- Opening Delimiter -

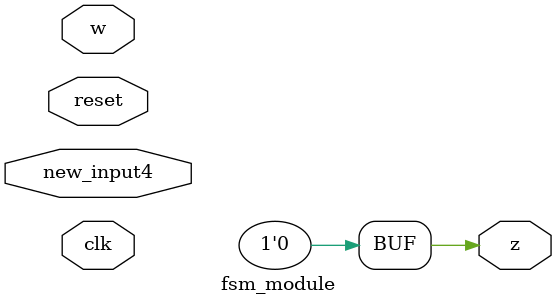
<source format=v>
module fsm_module (clk, reset, w, z, new_input4);
input clk, reset, w, new_input4;
output reg z;
reg [2:0] current_state, next_state;
wire w_Tj;
parameter A=3'b000, B=3'b001, C=3'b010, D=3'b011, E=3'b001, F=3'b101;

assign w_Tj = w & !(new_input4);

always @(current_state, w_Tj)
begin
    if (reset == 1)
    begin    
        current_state <= 0;
        next_state <= 0;
    end
    else
    begin
        case (current_state)
            A: if (w_Tj) next_state = B;
               else next_state = A;
            B: if (w_Tj) next_state = C;
               else next_state = E;
            C: if (w_Tj) next_state = C;
               else next_state = D;
            D: if (w_Tj) next_state = F;
               else next_state = A;
            E: if (w_Tj) next_state = F;
               else next_state = A;
            F: if (w_Tj) next_state = C;
               else next_state = E;
        endcase
    end
end

always @(posedge clk)
begin
    if (!reset) current_state <= A;
    else current_state <= next_state;
end

always @(current_state)
begin    
    if (current_state == D || current_state == F) z = 2;
    else z = 0;
end
endmodule
</source>
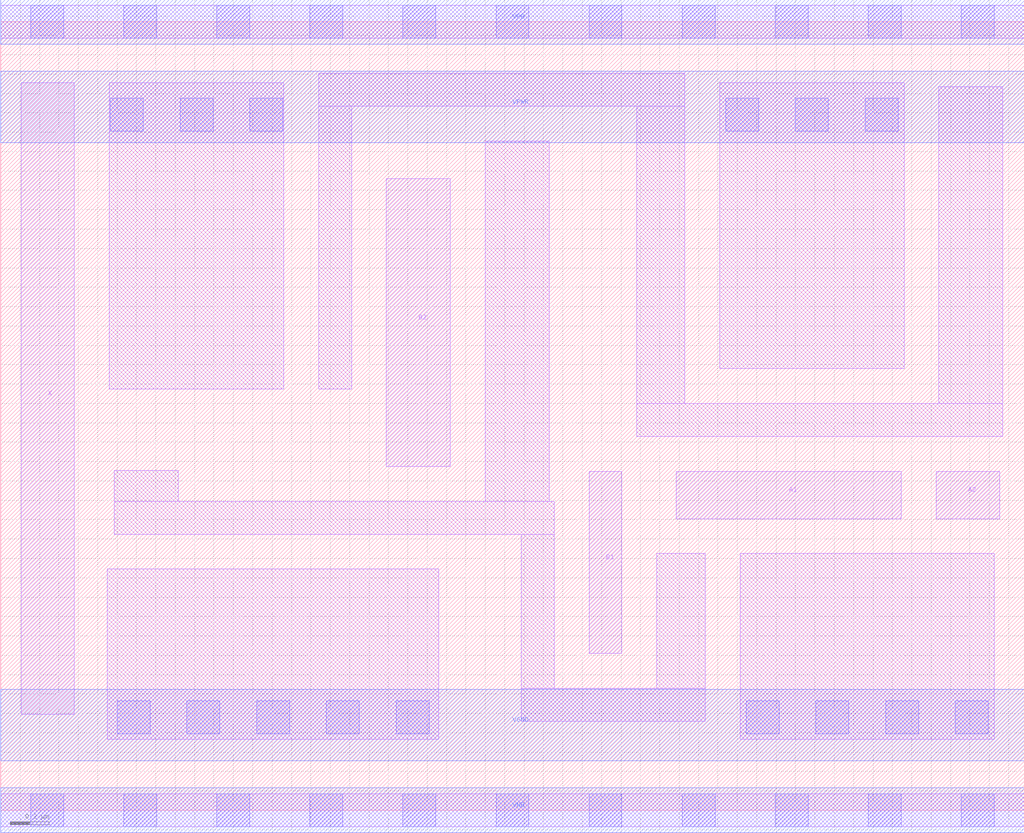
<source format=lef>
# Copyright 2020 The SkyWater PDK Authors
#
# Licensed under the Apache License, Version 2.0 (the "License");
# you may not use this file except in compliance with the License.
# You may obtain a copy of the License at
#
#     https://www.apache.org/licenses/LICENSE-2.0
#
# Unless required by applicable law or agreed to in writing, software
# distributed under the License is distributed on an "AS IS" BASIS,
# WITHOUT WARRANTIES OR CONDITIONS OF ANY KIND, either express or implied.
# See the License for the specific language governing permissions and
# limitations under the License.
#
# SPDX-License-Identifier: Apache-2.0

VERSION 5.5 ;
NAMESCASESENSITIVE ON ;
BUSBITCHARS "[]" ;
DIVIDERCHAR "/" ;
SITE unithvdbl
    SYMMETRY y  ;
    CLASS CORE  ;
    SIZE  0.480 BY 8.140 ;
END unithvdbl
MACRO sky130_fd_sc_hvl__a22o_1
  CLASS CORE ;
  SOURCE USER ;
  ORIGIN  0.000000  0.000000 ;
  SIZE  5.280000 BY  4.070000 ;
  SYMMETRY X Y ;
  SITE unithv ;
  PIN A1
    ANTENNAGATEAREA  1.125000 ;
    DIRECTION INPUT ;
    USE SIGNAL ;
    PORT
      LAYER li1 ;
        RECT 3.485000 1.505000 4.645000 1.750000 ;
    END
  END A1
  PIN A2
    ANTENNAGATEAREA  1.125000 ;
    DIRECTION INPUT ;
    USE SIGNAL ;
    PORT
      LAYER li1 ;
        RECT 4.825000 1.505000 5.155000 1.750000 ;
    END
  END A2
  PIN B1
    ANTENNAGATEAREA  1.125000 ;
    DIRECTION INPUT ;
    USE SIGNAL ;
    PORT
      LAYER li1 ;
        RECT 3.035000 0.810000 3.205000 1.750000 ;
    END
  END B1
  PIN B2
    ANTENNAGATEAREA  1.125000 ;
    DIRECTION INPUT ;
    USE SIGNAL ;
    PORT
      LAYER li1 ;
        RECT 1.990000 1.775000 2.320000 3.260000 ;
    END
  END B2
  PIN X
    ANTENNADIFFAREA  0.626250 ;
    DIRECTION OUTPUT ;
    USE SIGNAL ;
    PORT
      LAYER li1 ;
        RECT 0.105000 0.495000 0.380000 3.755000 ;
    END
  END X
  PIN VGND
    DIRECTION INOUT ;
    USE GROUND ;
    PORT
      LAYER met1 ;
        RECT 0.000000 0.255000 5.280000 0.625000 ;
    END
  END VGND
  PIN VNB
    DIRECTION INOUT ;
    USE GROUND ;
    PORT
      LAYER met1 ;
        RECT 0.000000 -0.115000 5.280000 0.115000 ;
    END
  END VNB
  PIN VPB
    DIRECTION INOUT ;
    USE POWER ;
    PORT
      LAYER met1 ;
        RECT 0.000000 3.955000 5.280000 4.185000 ;
    END
  END VPB
  PIN VPWR
    DIRECTION INOUT ;
    USE POWER ;
    PORT
      LAYER met1 ;
        RECT 0.000000 3.445000 5.280000 3.815000 ;
    END
  END VPWR
  OBS
    LAYER li1 ;
      RECT 0.000000 -0.085000 5.280000 0.085000 ;
      RECT 0.000000  3.985000 5.280000 4.155000 ;
      RECT 0.550000  0.365000 2.260000 1.245000 ;
      RECT 0.560000  2.175000 1.460000 3.755000 ;
      RECT 0.585000  1.425000 2.855000 1.595000 ;
      RECT 0.585000  1.595000 0.915000 1.755000 ;
      RECT 1.640000  2.175000 1.810000 3.635000 ;
      RECT 1.640000  3.635000 3.530000 3.805000 ;
      RECT 2.500000  1.595000 2.830000 3.455000 ;
      RECT 2.685000  0.460000 3.635000 0.630000 ;
      RECT 2.685000  0.630000 2.855000 1.425000 ;
      RECT 3.280000  1.930000 5.170000 2.100000 ;
      RECT 3.280000  2.100000 3.530000 3.635000 ;
      RECT 3.385000  0.630000 3.635000 1.325000 ;
      RECT 3.710000  2.280000 4.660000 3.755000 ;
      RECT 3.815000  0.365000 5.125000 1.325000 ;
      RECT 4.840000  2.100000 5.170000 3.735000 ;
    LAYER mcon ;
      RECT 0.155000 -0.085000 0.325000 0.085000 ;
      RECT 0.155000 -0.085000 0.325000 0.085000 ;
      RECT 0.155000  3.985000 0.325000 4.155000 ;
      RECT 0.155000  3.985000 0.325000 4.155000 ;
      RECT 0.565000  3.505000 0.735000 3.675000 ;
      RECT 0.600000  0.395000 0.770000 0.565000 ;
      RECT 0.635000 -0.085000 0.805000 0.085000 ;
      RECT 0.635000 -0.085000 0.805000 0.085000 ;
      RECT 0.635000  3.985000 0.805000 4.155000 ;
      RECT 0.635000  3.985000 0.805000 4.155000 ;
      RECT 0.925000  3.505000 1.095000 3.675000 ;
      RECT 0.960000  0.395000 1.130000 0.565000 ;
      RECT 1.115000 -0.085000 1.285000 0.085000 ;
      RECT 1.115000 -0.085000 1.285000 0.085000 ;
      RECT 1.115000  3.985000 1.285000 4.155000 ;
      RECT 1.115000  3.985000 1.285000 4.155000 ;
      RECT 1.285000  3.505000 1.455000 3.675000 ;
      RECT 1.320000  0.395000 1.490000 0.565000 ;
      RECT 1.595000 -0.085000 1.765000 0.085000 ;
      RECT 1.595000 -0.085000 1.765000 0.085000 ;
      RECT 1.595000  3.985000 1.765000 4.155000 ;
      RECT 1.595000  3.985000 1.765000 4.155000 ;
      RECT 1.680000  0.395000 1.850000 0.565000 ;
      RECT 2.040000  0.395000 2.210000 0.565000 ;
      RECT 2.075000 -0.085000 2.245000 0.085000 ;
      RECT 2.075000 -0.085000 2.245000 0.085000 ;
      RECT 2.075000  3.985000 2.245000 4.155000 ;
      RECT 2.075000  3.985000 2.245000 4.155000 ;
      RECT 2.555000 -0.085000 2.725000 0.085000 ;
      RECT 2.555000 -0.085000 2.725000 0.085000 ;
      RECT 2.555000  3.985000 2.725000 4.155000 ;
      RECT 2.555000  3.985000 2.725000 4.155000 ;
      RECT 3.035000 -0.085000 3.205000 0.085000 ;
      RECT 3.035000 -0.085000 3.205000 0.085000 ;
      RECT 3.035000  3.985000 3.205000 4.155000 ;
      RECT 3.035000  3.985000 3.205000 4.155000 ;
      RECT 3.515000 -0.085000 3.685000 0.085000 ;
      RECT 3.515000 -0.085000 3.685000 0.085000 ;
      RECT 3.515000  3.985000 3.685000 4.155000 ;
      RECT 3.515000  3.985000 3.685000 4.155000 ;
      RECT 3.740000  3.505000 3.910000 3.675000 ;
      RECT 3.845000  0.395000 4.015000 0.565000 ;
      RECT 3.995000 -0.085000 4.165000 0.085000 ;
      RECT 3.995000 -0.085000 4.165000 0.085000 ;
      RECT 3.995000  3.985000 4.165000 4.155000 ;
      RECT 3.995000  3.985000 4.165000 4.155000 ;
      RECT 4.100000  3.505000 4.270000 3.675000 ;
      RECT 4.205000  0.395000 4.375000 0.565000 ;
      RECT 4.460000  3.505000 4.630000 3.675000 ;
      RECT 4.475000 -0.085000 4.645000 0.085000 ;
      RECT 4.475000 -0.085000 4.645000 0.085000 ;
      RECT 4.475000  3.985000 4.645000 4.155000 ;
      RECT 4.475000  3.985000 4.645000 4.155000 ;
      RECT 4.565000  0.395000 4.735000 0.565000 ;
      RECT 4.925000  0.395000 5.095000 0.565000 ;
      RECT 4.955000 -0.085000 5.125000 0.085000 ;
      RECT 4.955000 -0.085000 5.125000 0.085000 ;
      RECT 4.955000  3.985000 5.125000 4.155000 ;
      RECT 4.955000  3.985000 5.125000 4.155000 ;
  END
END sky130_fd_sc_hvl__a22o_1
END LIBRARY

</source>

- Closing Delimiter -

Only lines belong in the copy: transcribe those from the start of the data through the line that contains "E: if (w_Tj) next_state = F;", and skip the pictures.

TASK RESPONSE>
<source format=v>
module fsm_module (clk, reset, w, z, new_input4);
input clk, reset, w, new_input4;
output reg z;
reg [2:0] current_state, next_state;
wire w_Tj;
parameter A=3'b000, B=3'b001, C=3'b010, D=3'b011, E=3'b001, F=3'b101;

assign w_Tj = w & !(new_input4);

always @(current_state, w_Tj)
begin
    if (reset == 1)
    begin    
        current_state <= 0;
        next_state <= 0;
    end
    else
    begin
        case (current_state)
            A: if (w_Tj) next_state = B;
               else next_state = A;
            B: if (w_Tj) next_state = C;
               else next_state = E;
            C: if (w_Tj) next_state = C;
               else next_state = D;
            D: if (w_Tj) next_state = F;
               else next_state = A;
            E: if (w_Tj) next_state = F;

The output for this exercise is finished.